How often do you see students re-reading their verbatim notes in advance of a test? Or perhaps highlighting every other line of their assigned reading passage? As Dr. Oakley calls out, educators need to encourage students to go beyond reviewing facts and instead retrieving information from their heads. The best part for any instructor is that retrieval practice is a proven means of making neural connections and deepening knowledge retention in the long run. The author shares her recommended learning strategies to cement learning in any discipline.
- Retrieval practice: Use exercises such as brain dumps or mini quizzes to get students to pull information out of their heads and apply their understanding in a low or no-stakes environment.
- Interleaving: Encourage students to study multiple subjects or topics in one sitting versus reviewing a single topic thoroughly before moving onto the next (otherwise known as blocked practice).
- Jot recall: Ask students to jot down notes, draw sketches or jot down what they remember after reading a passage from their textbook.
- Incomplete notes quiz: Facilitate a low-stakes quiz where students must fill in the blanks for missing information. The process will be especially beneficial for students who have not yet mentally organized the information they’ve learned thus far.

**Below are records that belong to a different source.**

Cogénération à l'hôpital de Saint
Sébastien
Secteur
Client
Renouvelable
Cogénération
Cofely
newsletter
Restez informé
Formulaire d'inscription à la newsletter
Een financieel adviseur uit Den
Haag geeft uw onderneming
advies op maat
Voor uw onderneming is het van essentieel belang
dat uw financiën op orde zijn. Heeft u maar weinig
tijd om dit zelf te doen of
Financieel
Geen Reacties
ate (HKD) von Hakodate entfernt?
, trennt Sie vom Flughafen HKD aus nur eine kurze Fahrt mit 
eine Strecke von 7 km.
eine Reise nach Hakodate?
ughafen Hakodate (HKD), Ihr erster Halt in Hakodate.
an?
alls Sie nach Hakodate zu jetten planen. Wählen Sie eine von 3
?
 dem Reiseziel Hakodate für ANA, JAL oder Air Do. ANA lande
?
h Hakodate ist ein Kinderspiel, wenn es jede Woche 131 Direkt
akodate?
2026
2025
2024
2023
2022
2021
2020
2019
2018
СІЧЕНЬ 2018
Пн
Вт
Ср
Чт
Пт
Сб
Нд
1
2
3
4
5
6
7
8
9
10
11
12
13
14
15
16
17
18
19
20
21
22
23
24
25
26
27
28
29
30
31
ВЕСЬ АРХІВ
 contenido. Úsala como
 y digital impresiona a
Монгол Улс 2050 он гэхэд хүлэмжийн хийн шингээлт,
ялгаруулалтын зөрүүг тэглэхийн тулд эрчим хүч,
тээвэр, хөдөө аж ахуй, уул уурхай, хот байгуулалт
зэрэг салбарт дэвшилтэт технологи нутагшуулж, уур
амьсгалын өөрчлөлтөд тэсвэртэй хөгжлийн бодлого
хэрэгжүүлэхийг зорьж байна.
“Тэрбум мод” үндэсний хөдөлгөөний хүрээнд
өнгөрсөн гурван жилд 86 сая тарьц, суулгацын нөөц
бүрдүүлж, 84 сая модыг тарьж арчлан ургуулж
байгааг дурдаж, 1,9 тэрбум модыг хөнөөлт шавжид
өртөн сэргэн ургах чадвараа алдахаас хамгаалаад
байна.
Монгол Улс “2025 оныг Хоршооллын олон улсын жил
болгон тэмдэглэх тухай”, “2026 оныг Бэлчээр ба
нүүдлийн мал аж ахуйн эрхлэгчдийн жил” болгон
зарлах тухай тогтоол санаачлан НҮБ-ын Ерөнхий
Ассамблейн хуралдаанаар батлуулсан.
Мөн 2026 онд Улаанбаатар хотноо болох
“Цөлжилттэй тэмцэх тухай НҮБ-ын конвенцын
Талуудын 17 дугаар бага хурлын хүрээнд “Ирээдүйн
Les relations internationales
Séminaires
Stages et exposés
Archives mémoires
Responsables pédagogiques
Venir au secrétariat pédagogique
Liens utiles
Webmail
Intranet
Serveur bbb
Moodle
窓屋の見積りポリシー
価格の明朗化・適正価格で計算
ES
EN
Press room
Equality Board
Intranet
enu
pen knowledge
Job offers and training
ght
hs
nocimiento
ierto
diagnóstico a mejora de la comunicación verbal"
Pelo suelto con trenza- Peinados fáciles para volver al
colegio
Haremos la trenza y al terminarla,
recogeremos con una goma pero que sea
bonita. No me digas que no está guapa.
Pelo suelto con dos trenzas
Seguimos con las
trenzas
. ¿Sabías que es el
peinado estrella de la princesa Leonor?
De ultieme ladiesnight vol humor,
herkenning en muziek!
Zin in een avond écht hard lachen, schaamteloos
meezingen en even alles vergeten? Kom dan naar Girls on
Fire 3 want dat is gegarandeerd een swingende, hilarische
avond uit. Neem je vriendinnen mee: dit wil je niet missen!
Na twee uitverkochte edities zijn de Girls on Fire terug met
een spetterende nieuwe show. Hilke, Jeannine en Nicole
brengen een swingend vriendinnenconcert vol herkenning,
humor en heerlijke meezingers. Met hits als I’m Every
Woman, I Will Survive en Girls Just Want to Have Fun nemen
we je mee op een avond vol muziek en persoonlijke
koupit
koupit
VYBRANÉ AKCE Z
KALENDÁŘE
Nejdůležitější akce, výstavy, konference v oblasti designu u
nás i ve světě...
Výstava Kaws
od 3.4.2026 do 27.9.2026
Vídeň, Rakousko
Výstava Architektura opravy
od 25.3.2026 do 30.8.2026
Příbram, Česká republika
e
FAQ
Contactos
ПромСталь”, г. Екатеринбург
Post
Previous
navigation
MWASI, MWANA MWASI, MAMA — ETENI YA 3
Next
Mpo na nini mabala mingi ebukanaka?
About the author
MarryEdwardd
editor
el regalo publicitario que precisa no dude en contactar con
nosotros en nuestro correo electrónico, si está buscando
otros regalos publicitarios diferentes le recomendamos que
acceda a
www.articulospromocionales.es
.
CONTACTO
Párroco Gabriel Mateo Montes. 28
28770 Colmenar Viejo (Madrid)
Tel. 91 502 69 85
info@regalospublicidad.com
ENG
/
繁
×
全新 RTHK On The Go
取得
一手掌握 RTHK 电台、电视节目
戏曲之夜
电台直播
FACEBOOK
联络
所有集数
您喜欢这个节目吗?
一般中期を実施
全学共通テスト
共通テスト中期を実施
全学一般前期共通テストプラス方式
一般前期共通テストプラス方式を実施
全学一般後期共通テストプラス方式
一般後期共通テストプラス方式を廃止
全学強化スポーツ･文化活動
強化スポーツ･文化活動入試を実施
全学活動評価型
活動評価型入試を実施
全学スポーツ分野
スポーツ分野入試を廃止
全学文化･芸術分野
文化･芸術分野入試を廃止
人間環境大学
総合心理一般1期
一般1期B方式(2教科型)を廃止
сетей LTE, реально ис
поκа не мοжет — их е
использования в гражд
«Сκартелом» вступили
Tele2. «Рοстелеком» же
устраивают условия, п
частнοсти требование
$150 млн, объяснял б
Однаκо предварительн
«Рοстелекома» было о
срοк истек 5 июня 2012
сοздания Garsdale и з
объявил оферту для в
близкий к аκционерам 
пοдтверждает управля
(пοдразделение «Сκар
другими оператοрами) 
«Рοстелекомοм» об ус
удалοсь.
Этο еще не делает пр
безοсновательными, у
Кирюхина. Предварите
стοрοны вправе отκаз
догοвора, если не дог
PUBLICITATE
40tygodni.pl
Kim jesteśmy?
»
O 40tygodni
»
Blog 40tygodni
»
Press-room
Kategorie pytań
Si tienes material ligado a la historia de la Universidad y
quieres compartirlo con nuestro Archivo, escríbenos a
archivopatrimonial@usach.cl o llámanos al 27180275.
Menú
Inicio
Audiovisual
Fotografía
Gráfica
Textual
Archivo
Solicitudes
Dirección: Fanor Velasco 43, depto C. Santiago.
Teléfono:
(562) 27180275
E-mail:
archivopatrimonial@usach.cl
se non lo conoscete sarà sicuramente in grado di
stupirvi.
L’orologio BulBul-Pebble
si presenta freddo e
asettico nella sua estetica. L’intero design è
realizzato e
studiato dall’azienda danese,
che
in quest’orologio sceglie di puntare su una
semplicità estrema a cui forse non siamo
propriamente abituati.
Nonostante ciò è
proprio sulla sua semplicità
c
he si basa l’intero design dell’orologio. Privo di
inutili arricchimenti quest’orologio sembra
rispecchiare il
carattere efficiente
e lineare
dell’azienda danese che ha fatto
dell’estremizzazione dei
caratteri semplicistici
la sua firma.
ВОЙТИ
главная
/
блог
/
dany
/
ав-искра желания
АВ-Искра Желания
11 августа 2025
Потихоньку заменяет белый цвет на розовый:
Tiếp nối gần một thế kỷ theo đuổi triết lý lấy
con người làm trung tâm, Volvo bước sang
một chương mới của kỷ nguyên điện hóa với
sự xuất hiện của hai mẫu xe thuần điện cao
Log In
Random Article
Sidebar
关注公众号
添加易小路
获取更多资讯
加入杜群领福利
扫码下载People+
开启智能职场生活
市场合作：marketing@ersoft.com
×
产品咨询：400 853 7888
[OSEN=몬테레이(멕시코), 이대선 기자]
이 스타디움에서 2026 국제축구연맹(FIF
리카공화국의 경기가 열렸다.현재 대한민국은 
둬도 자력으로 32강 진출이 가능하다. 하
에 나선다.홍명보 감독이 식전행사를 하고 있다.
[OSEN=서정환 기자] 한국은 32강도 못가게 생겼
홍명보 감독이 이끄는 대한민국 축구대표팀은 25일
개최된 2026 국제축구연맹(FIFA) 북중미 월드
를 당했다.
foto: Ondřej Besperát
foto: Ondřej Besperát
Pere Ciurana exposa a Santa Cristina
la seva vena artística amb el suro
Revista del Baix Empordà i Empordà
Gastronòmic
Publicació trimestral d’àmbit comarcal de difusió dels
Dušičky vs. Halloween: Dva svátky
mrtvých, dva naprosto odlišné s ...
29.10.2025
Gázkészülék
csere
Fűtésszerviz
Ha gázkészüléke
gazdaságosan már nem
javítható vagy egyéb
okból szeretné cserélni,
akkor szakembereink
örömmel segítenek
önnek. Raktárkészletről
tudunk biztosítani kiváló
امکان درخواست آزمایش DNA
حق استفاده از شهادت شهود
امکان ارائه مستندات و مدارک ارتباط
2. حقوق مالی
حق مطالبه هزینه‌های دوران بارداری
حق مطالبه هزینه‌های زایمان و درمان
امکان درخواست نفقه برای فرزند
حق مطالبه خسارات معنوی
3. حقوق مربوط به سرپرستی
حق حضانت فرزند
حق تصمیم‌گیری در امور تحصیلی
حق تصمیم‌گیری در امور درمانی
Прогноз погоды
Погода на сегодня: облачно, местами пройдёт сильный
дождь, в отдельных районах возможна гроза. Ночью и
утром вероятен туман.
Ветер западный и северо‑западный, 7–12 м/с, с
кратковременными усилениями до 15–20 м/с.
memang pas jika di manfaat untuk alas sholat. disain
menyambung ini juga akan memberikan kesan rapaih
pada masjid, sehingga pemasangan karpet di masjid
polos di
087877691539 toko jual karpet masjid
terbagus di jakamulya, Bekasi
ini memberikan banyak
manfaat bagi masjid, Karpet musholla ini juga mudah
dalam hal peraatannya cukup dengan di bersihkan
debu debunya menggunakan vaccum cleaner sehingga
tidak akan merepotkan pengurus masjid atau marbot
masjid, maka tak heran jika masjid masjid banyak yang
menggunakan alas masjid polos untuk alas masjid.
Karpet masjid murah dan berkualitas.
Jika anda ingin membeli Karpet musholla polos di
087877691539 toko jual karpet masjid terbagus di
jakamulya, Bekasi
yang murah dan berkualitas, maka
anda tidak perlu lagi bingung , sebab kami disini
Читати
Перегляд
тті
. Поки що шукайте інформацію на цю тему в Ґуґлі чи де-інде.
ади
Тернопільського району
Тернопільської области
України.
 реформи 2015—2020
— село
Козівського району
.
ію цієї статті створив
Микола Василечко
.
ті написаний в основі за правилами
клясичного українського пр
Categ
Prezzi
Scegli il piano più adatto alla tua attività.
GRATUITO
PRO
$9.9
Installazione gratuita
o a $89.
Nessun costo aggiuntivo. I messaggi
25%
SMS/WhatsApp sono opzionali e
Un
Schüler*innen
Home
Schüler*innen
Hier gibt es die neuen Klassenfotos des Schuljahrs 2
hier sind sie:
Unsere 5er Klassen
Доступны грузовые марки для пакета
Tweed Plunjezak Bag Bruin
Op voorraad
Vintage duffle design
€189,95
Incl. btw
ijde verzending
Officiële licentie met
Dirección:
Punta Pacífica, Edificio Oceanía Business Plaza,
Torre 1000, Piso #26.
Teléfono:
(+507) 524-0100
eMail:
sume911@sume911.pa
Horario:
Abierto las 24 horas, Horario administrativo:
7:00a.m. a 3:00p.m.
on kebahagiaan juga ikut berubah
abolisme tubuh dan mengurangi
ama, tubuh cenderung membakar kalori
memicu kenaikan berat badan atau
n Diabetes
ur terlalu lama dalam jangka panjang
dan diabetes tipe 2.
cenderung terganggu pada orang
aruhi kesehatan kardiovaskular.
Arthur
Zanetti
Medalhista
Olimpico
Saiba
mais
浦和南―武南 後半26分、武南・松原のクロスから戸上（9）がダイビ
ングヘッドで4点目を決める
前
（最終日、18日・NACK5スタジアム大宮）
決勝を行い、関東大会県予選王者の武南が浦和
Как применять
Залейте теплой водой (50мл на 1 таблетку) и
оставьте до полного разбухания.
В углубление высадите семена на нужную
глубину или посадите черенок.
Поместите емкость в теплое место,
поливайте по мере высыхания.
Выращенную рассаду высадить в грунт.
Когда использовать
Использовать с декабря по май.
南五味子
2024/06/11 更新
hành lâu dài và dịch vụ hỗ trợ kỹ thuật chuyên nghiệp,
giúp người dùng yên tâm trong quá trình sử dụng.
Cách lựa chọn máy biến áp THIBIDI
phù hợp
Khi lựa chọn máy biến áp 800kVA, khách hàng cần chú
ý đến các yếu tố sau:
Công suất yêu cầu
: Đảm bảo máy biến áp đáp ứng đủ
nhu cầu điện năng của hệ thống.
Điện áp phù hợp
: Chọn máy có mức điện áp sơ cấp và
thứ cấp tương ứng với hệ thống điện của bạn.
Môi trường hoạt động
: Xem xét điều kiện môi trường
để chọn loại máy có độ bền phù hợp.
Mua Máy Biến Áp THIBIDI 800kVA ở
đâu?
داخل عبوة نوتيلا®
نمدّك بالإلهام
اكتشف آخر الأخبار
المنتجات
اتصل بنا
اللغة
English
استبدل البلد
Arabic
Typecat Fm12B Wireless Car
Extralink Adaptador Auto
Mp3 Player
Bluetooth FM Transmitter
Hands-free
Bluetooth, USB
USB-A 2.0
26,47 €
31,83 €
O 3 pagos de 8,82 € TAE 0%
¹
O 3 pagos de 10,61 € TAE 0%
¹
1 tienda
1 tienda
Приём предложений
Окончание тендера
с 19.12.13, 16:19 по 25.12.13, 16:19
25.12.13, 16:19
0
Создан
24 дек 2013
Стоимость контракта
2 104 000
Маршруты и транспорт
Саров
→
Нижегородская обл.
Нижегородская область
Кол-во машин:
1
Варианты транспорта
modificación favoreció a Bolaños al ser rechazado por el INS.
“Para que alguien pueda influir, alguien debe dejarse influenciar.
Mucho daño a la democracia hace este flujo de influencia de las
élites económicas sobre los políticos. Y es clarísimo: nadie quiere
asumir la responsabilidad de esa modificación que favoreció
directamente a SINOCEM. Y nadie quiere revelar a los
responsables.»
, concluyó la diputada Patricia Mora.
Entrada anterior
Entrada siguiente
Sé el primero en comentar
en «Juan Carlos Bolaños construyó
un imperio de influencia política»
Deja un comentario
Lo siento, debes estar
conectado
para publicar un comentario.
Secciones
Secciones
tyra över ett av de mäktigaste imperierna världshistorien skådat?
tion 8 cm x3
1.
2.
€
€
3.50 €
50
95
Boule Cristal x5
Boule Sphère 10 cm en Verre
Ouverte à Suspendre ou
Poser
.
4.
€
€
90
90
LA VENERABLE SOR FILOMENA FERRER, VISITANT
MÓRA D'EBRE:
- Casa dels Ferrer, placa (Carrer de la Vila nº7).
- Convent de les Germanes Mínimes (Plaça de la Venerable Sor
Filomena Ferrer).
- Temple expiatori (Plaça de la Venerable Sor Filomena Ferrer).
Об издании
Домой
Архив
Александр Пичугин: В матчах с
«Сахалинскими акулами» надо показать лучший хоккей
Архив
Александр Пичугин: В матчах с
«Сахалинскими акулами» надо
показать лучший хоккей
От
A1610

- Collaborative recall technique: Pair students up and ask them to explain to a classmate an aspect of the lesson you just taught. Ensure you reverse roles so that each student has a chance to practice retrieving your material.
As Dr. Oakley underscores, there’s a fine line between building activities around student strengths and making these exercises too challenging. When students are overwhelmed by a task—and when their cognitive load is maxed out—their working memory won’t be able to support complex thinking. However, a little encouragement goes a long way. Dopamine plays an enormous role in acquiring and absorbing new information. When running your next set of classroom activities or after a stress-inducing test, be sure to recognize student efforts. You could use stretch breaks or offer different forms of praise. Promoting a small dopamine burst doesn’t only have to come from you. Encourage students to reward themselves beyond your course using methods like the Pomodoro technique.
In service of neural synchronization
Neuroscience may seem complex at first glance. Dr. Oakley has dedicated decades to demystifying the outsized value that brain science has on the student learning experience. Ultimately, she strives to help faculty and students gain neural synchrony with one another. Not only should students’ brain activity in class mirror yours, but they should also be able to take communicative and interpersonal cues from you when learning. It could be drawing a parabola from your whiteboard into their math notebook. Or mirroring the guitar strings you strum in a music class. No matter your field, gaining neural synchrony with students starts and ends with you.